GOAL 1: From the STM32 UART post, write out the passage from "Recently in my" up to and including "I’m writing it!".
GOAL 2: Please summarize the STM32 UART post in two sentences.
GOAL 3: Render this sentence from the STM32 UART post in Spanish: "Perhaps it’s partly because the HAL libraries don’t take into account the very important UART IDLE interrupt at all, which is essential here."

EXCERPTED TEXT:
------------------------

Recently in my mailing group I asked a question about which STM32 topic interests you the most right now. I received lots of different answers, but one topic came up several times. It was receiving messages of arbitrary length from UART via DMA. If the reader wants it – I’m writing it!

Many myths have grown around this topic. Some say it can’t be done. Others claim it’s a huge effort. I have no idea where that came from. Perhaps it’s partly because the HAL libraries don’t take into account the very important UART IDLE interrupt at all, which is essential here. Maybe also because it can be done in several ways and each has its pros and cons.

How to receive UART via DMA?

As you know, or are just finding out – when starting DMA reception, we must declare the number of characters after which a DMA transfer-complete interrupt will be generated. At half of that count, a half-transfer interrupt will also fire.

------------------------

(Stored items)
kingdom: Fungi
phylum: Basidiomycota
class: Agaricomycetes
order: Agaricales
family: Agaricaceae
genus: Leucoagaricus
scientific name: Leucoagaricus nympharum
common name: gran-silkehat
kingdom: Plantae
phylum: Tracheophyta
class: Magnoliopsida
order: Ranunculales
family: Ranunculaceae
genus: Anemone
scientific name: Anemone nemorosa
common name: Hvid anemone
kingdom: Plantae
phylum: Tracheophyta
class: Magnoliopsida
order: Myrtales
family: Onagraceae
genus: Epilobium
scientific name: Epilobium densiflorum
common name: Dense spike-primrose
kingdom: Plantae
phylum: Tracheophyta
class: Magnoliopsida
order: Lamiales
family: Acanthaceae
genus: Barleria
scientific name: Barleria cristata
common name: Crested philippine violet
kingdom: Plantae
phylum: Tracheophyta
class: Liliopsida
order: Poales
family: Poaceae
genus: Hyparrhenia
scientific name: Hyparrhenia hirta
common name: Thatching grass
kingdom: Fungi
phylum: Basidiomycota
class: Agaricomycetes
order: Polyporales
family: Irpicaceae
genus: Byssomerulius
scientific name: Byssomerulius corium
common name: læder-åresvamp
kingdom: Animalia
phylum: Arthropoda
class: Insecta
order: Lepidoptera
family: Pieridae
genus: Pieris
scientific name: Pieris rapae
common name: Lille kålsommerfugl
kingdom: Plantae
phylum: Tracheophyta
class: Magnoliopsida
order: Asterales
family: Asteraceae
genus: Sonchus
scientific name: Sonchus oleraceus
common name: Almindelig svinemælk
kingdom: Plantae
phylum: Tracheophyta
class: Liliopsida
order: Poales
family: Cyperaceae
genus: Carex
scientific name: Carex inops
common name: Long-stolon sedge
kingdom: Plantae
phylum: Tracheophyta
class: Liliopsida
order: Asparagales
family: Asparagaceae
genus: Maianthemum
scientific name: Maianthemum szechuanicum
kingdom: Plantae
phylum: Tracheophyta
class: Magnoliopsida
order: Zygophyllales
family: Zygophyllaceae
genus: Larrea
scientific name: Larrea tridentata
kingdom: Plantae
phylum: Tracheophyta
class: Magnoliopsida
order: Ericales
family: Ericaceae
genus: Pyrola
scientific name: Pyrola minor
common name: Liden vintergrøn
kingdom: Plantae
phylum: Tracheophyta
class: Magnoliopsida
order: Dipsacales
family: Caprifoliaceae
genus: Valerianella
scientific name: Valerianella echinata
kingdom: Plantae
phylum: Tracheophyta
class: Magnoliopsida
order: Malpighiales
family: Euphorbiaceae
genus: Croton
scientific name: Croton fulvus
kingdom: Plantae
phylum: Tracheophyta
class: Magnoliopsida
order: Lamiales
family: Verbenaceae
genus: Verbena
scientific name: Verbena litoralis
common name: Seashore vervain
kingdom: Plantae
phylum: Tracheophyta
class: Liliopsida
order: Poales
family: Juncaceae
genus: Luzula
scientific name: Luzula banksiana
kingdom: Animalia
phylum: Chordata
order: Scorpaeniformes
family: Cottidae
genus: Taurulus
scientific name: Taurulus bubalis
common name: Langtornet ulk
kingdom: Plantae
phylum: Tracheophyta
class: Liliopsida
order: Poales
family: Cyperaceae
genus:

------------------------

CORRECT ANSWER 1:
Recently in my mailing group I asked a question about which STM32 topic interests you the most right now. I received lots of different answers, but one topic came up several times. It was receiving messages of arbitrary length from UART via DMA. If the reader wants it – I’m writing it!

CORRECT ANSWER 2: After readers of a mailing group repeatedly asked about it, the author writes about receiving arbitrary-length UART messages via DMA on STM32, a topic surrounded by myths perhaps because the HAL libraries ignore the essential UART IDLE interrupt and because there are several approaches with pros and cons. Starting DMA reception requires declaring a character count, after which a transfer-complete interrupt fires, with a half-transfer interrupt firing at half that count.

CORRECT ANSWER 3: Quizás se deba en parte a que las bibliotecas HAL no tienen en cuenta en absoluto la importantísima interrupción UART IDLE, que aquí es esencial.